Measuring the Value of a Financial Advisor’s Book of Business

A group of financial advisors reviewing the sale of a book of business.

Valuing a book of business accurately is key to negotiating a fair deal. Several valuation models exist, including the multiple of revenue model, which applies a revenue multiplier; the discounted cash flow method, which projects future cash flows and discounts them to present value; and the market value approach, which compares sales of similar books. Often, multiple valuation models are used for a more comprehensive assessment.

Various factors influence valuation, including assets under management (AUM), revenue consistency, profitability, client retention and growth potential. Other considerations include the scope of services, branding and market trends.

It’s important to ensure you’re paying a fair price when acquiring a book of business. Working with a professional appraiser can provide a precise valuation, giving you a clearer understanding of a book’s worth. Consider assembling an advisory team that includes accountants, attorneys and acquisition consultants to guide you through the process.

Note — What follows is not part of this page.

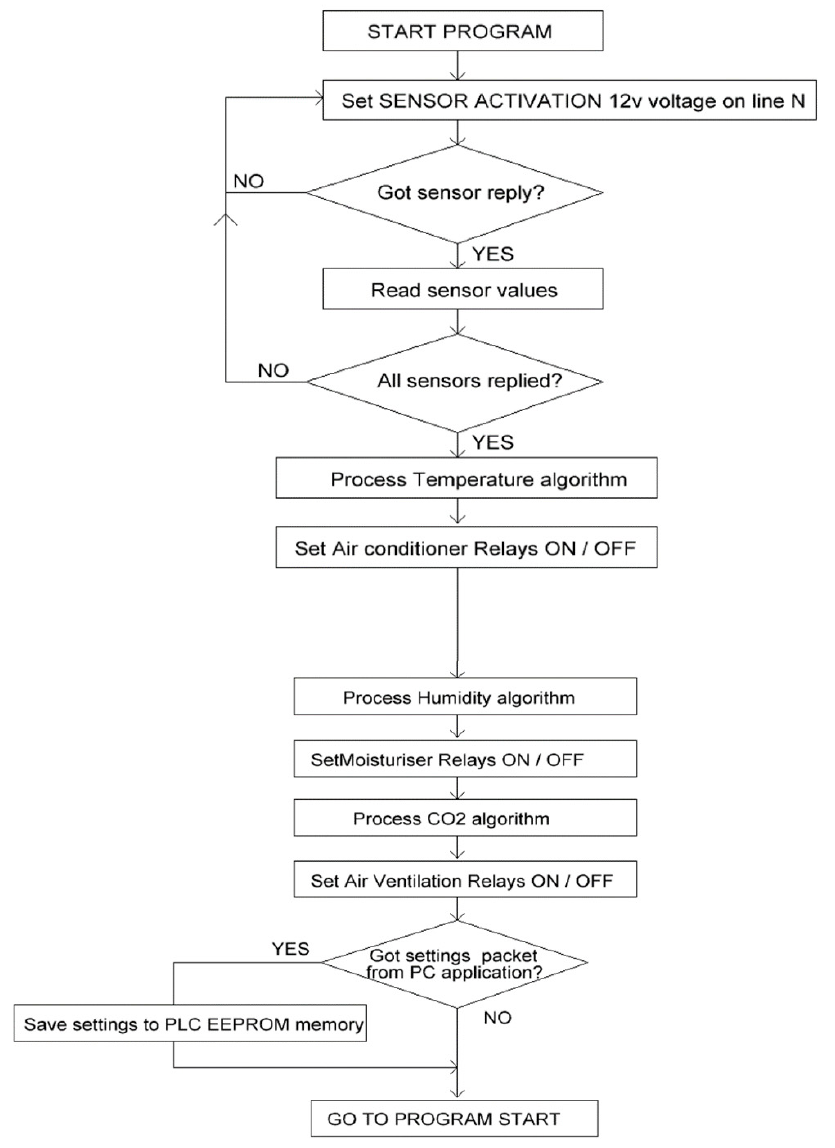
Figure 5. The algorithm of the program of the automatic system of maintaining conditions for growing mushrooms.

The valuation process involves due diligence, client and revenue analysis, scalability assessment and comparison with similar sales. Buyers must weigh potential returns against risks such as client retention challenges and revenue fluctuations before making a purchase.

Develop a Transition Plan

Once you’ve agreed to buy a book of business, the real work begins as you hammer out the details of the transition. That includes working with the seller to establish a timeline for completing certain tasks, such as:

  • Making client introductions
  • Completing all necessary paperwork and finalizing other legalities to make the transition
  • Transferring responsibility for the management of client accounts

It’s important to have a clear written agreement detailing exactly what the process will look like and how involved the seller will be throughout the transition process. The more participation and input you have from the seller, the easier it’s likely to be.

You may also need to consider any changes that will need to be made on your side with regard to things like onboarding processes or branding on social media. It may be to your advantage to have an attorney review the transition plan if you haven’t done so already, as they might be able to point out any weak spots or concerns that have been overlooked.

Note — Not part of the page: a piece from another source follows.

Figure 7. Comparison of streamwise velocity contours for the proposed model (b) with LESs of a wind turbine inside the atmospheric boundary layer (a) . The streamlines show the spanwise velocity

Finding Client Synergy When Buying a Book of Business

Every advisor knows to look for the big things when buying a book of business, such as how much revenue they’ll be bringing in compared to what they are paying. However, many overlook one of the most important aspects of deciding to do this, which is client synergy. If you’re buying a book filled with clients that don’t fit in with your current roster of clients then it might not be the right fit for you.

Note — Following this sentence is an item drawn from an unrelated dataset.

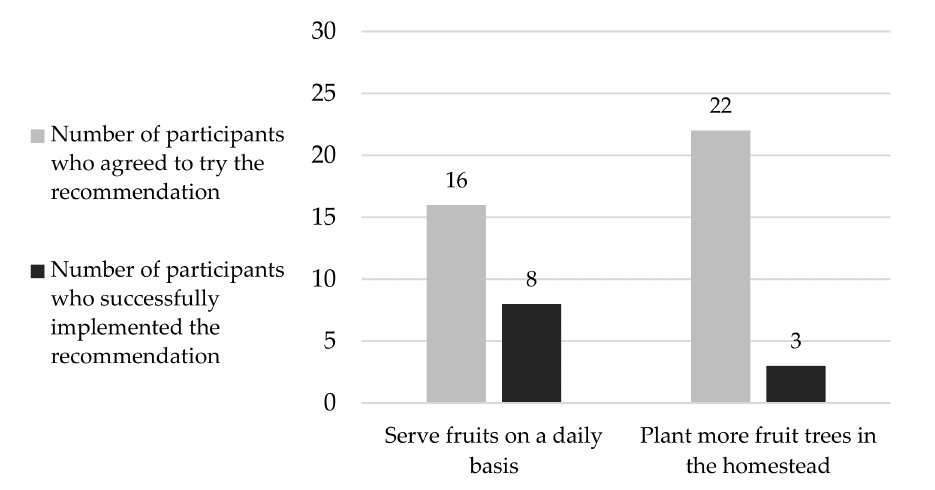
Figure 4. Numbers and implementation rates of the recommendations on fruit consumption tested during the TIPs (N = 48); TIPs = Trials of Improved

An example of what we’re talking about here can help you understand the importance of this concept. If you focus on ESG investing but the book you’re buying doesn’t then it could damage the trust of your current clients if you take on the list of new ones. This could end up hurting your business by costing you clients and costing you the growth opportunity that you’re looking for.

You want to make sure that you lose as few clients as possible from both your current client roster as well as your future ones. So if the clients that you’re bringing on aren’t a good fit for what you offer, or you can’t deliver what they expect, then you might want to pass and look for a book of business that is a better fit for you.

Bottom Line

Two financial advisors acquiring a book of business.

Buying a book of business from another advisor could help you to leapfrog up the ladder of growth, but it’s not a decision you should rush into because it could be an expensive mistake if not done the right way. Taking time to thoroughly research the specifics of how it works and how to find books of business for sale can help you determine whether it makes sense for your firm.